Donn's Articles » Betting tax
Betting tax
The Irish political landscape is in such a state of flux at the moment that you may have had to pledge allegiance to some crown or other before you bartered for the newspapers this morning, but at the time of writing, the Finance Bill was just a shade of odds-on to make it out of intensive care, and that is no bad thing.
The legislation relating to the taxing of betting by Irish customers with betting operators based off-shore is a tiny part of said Finance Bill. Well, tiny if your sole concern is the solvency of Ireland Inc., the ability to pay the wages of nurses and teachers, not so tiny if your world intertwines sporadically or entirely with the sport and the industry that is the racing of thoroughbred horses.
This is the legislation that has been eagerly awaited by all of racing’s stakeholders since An Taoiseach Brian Cowen announced last May that he would introduce measures relating to the taxing of betting that would secure the future funding of horse racing. He said at the time that it was his intention to have those measures in place by the end of the calendar year. We are only 25 days beyond that deadline now, which is a serious positive given everything else that has been going on in the last nine months.
The proposed legislation will set the tax rate at 1%, as announced in December’s budget, not at 2% as proposed in the 2009 budget, nor at 1.5% as proposed by the Labour Party. While that is not surprising, it will still come as a relief to bookmakers based here. The net will be spread to include all betting operators targeting the Irish market, those based off-shore who facilitate the placing of bets on-line and by telephone, thus spreading the tax burden beyond licensed betting offices based in Ireland. The tax will be payable on every bet struck by an Irish bettor with any firm on any event, not just with an Irish domiciled company and not just on horse or greyhound racing.
There will also be a licence fee. Betting operators targeting the Irish market will be required to pay a fee of something between €5,000 and €100,000, depending on the magnitude of their operation. Price discrimination at its purest.
The contribution that betting exchanges make will at last be settled. Betfair made a voluntary contribution of €1 million per year to Horse Racing Ireland between 2006 and 2008, but that arrangement ceased then because HRI determined that it wasn’t sufficient. It was an expensive cessation. As well as the loss in direct contribution, there were also lucrative sponsorship arrangements that were discontinued, and the facility for bettors to bet with the Irish Tote through Betfair was terminated.
The figure that Betfair contributed between 2006 and 2008 equated to around 10% of the betting exchange’s gross profits on Irish racing. Under the new legislation, they will be required to pay 15% of their gross profits from Irish-based bettors. Betfair seem to be happy enough with the new proposal so, if 15% of their gross profits from Irish bettors amounts to more than 10% of their gross profits on Irish racing, you can be sure that it doesn’t amount to much more.

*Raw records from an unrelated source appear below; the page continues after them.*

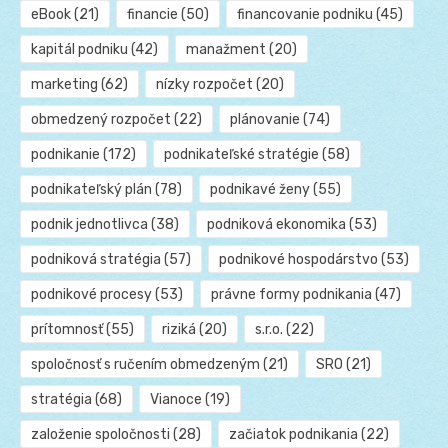
eBook
(21)
financie
(50)
financovanie podniku
(45)
kapitál podniku
(42)
manažment
(20)
marketing
(62)
nízky rozpočet
(20)
obmedzený rozpočet
(22)
plánovanie
(74)
podnikanie
(172)
podnikateľské stratégie
(58)
podnikateľský plán
(78)
podnikavé ženy
(55)
podnik jednotlivca
(38)
podniková ekonomika
(53)
podniková stratégia
(57)
podnikové hospodárstvo
(53)
podnikové procesy
(53)
právne formy podnikania
(47)
prítomnosť
(55)
riziká
(20)
s.r.o.
(22)
spoločnosť s ručením obmedzeným
(21)
SRO
(21)
stratégia
(68)
Vianoce
(19)
založenie spoločnosti
(28)
začiatok podnikania
(22)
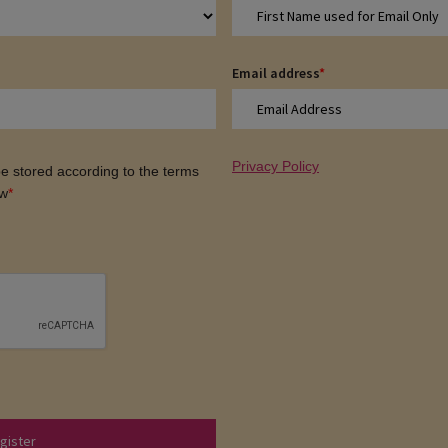
Email address
*
Privacy Policy
 be stored according to the terms
ow
*
gister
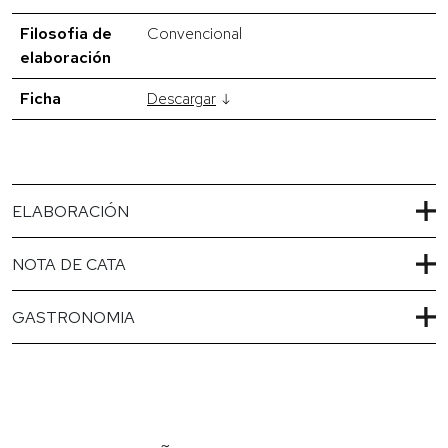
Filosofia de
Convencional
elaboración
Ficha
Descargar
ELABORACIÓN
NOTA DE CATA
GASTRONOMIA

Several questions remain. First, there is the question of whether or not the tax revenue generated can or will be ring-fenced for the funding of racing. That is at the heart of the legislation, there can be no doubt that that was An Taoiseach’s intention when he made the announcement last May. However, there is many a slip twixt cup and lip. The spirit in which something is intended and the reality that develops can be quite different, especially these days in Leinster House when everything that isn’t stapled to the floor is up for grabs.
There is nothing in the legislation as it stands to determine that the revenue will be used for the funding of racing. It is important that this be addressed, otherwise it is all a largely fruitless exercise from racing’s point of view. The tax revenue could ostensibly disappear into the national coffers, to be used to pay ex-ministers’ pensions, and then racing is back to going cap in hand on an annual basis, at the mercy of the impulses of whatever government we end up with.
Secondly, there is the question of the amount of funding that will be raised. The government estimate that the spreading of the tax net could garner an extra €20 million in revenue. Add that to the €31 million that was generated in betting tax last year, and that leaves €51 million, which is still €6.3 million short of the €57.3 million contribution that will be made by the government to racing this year, and even that figure is 25% down from the €76.3 million that was contributed in the good old days in 2008.
Thirdly, there is the policing issue. How will betting operators based in Gibraltar, with no physical presence in Ireland, be convinced that it is in their interest, that it makes good business sense, to pay a licence fee and a percentage of their turnover from Irish customers? Perhaps most will be voluntarily compliant, but you can be certain that all will not. What sanctions will be used against them if they choose not to comply?
Finally, there is the question of what products will be subject to the tax, sports betting products only or all products offered by the betting operator: poker, bingo, casino games?
That detail will be contained in the Betting Amendment Bill, which should be imminent. We can probably wait another few days.